By CQ Staff
July 17, 2013 -- On the same day that House Republicans called votes to delay the health care overhaul’s employer and individual mandates, New York Democrat Louise M. Slaughter opened her floor speech with praise for her state’s exchange rates, which show deep reductions for individual plans.
New York is the latest state to release which insurers will be participating in the new marketplaces, scheduled to open for enrollment on Oct. 1, and what they will charge consumers. According to a news release from Gov. Andrew M. Cuomo, premiums for the most expensive exchange policies—the gold and platinum plans—will be reduced by 53 percent over what individual policyholders paid this year.
“Today’s attempt to undermine the law occurs on the same day that my home state of New York delivered incredible news to New York families,” Slaughter said on the floor. “New York is just the latest in a growing number of states, including Washington, Oregon, and California, where the cost of health care premiums are being reduced because of the Affordable Care Act.”
Cuomo attributed the slashing of current premium rates by more than half to the expectation that “a greater number of uninsured individuals are expected to obtain coverage in the individual insurance market—lowering overall premiums,’’ New York’s high rates have severely curtailed participation in the individual market. State officials estimate that up to 615,000 people will get insurance in the exchanges in the first few years the health law (PL 111-148, PL 111-152) is in effect. That compares to the 17,000 who now buy insurance on the individual market. About 2.6 million New Yorkers are uninsured.
The state’s release noted that the reductions in rates do not factor in the impact of subsidies available to those who meet the income thresholds. That will lower people’s rates even more. The news release did not give exact comparisons for the less expansive silver and bronze plans. They instead said that the “approved rates for the benchmark individual ‘silver plan’ in New York would be in line with (nearly 10 percent lower) the nationwide average previously forecast by the independent, non-partisan Congressional Budget Office (CBO) for when health care reform is implemented.”

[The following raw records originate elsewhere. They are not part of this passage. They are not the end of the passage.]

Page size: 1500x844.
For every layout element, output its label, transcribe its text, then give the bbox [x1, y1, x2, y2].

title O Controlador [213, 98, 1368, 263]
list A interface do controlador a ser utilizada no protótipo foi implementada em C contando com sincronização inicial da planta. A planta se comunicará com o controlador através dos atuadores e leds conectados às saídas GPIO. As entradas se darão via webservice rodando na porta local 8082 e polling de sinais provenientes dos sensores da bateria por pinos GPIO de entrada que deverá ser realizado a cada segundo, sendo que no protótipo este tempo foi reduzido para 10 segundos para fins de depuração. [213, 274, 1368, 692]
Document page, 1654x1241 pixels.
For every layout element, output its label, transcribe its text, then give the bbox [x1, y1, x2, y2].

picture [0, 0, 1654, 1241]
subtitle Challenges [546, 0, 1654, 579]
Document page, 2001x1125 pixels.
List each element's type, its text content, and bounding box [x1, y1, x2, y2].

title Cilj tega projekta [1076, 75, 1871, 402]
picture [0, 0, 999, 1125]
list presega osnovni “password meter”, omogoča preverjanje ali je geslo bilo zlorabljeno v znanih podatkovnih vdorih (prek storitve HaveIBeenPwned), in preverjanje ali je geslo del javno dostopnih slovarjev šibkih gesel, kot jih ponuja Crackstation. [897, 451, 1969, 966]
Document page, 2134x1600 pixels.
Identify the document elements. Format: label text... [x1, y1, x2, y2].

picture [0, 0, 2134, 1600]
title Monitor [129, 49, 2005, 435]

That also likely contributed to the lower premiums is the number of plans that will be selling insurance in the exchanges. New York’s exchange approved 17 plans. They include: Aetna, Affinity Health Plan, Inc., American Progressive Life & Health Insurance Company of New York, Capital District Physicians Health Plan, Inc., Health Insurance Plan of Greater New York, Empire BlueCross BlueShield, Excellus, Fidelis Care, Freelancers Co-Op, Healthfirst New York, HealthNow New York, Inc., Independent Health, MetroPlus Health Plan, MVP Health Plan, Inc., North Shore LIJ, Oscar Health Insurance Co., and United Healthcare.
New York officials said it was more difficult to make a comparison for the premiums in the small group plans because in 2013, insurers offered more than 15,000 different small group plans that significantly varied in terms of the quality and level of coverage provided. “The approved small group rates, however, are generally lower than indicated by the estimates of other independent forecasters,” Cuomo’s release said.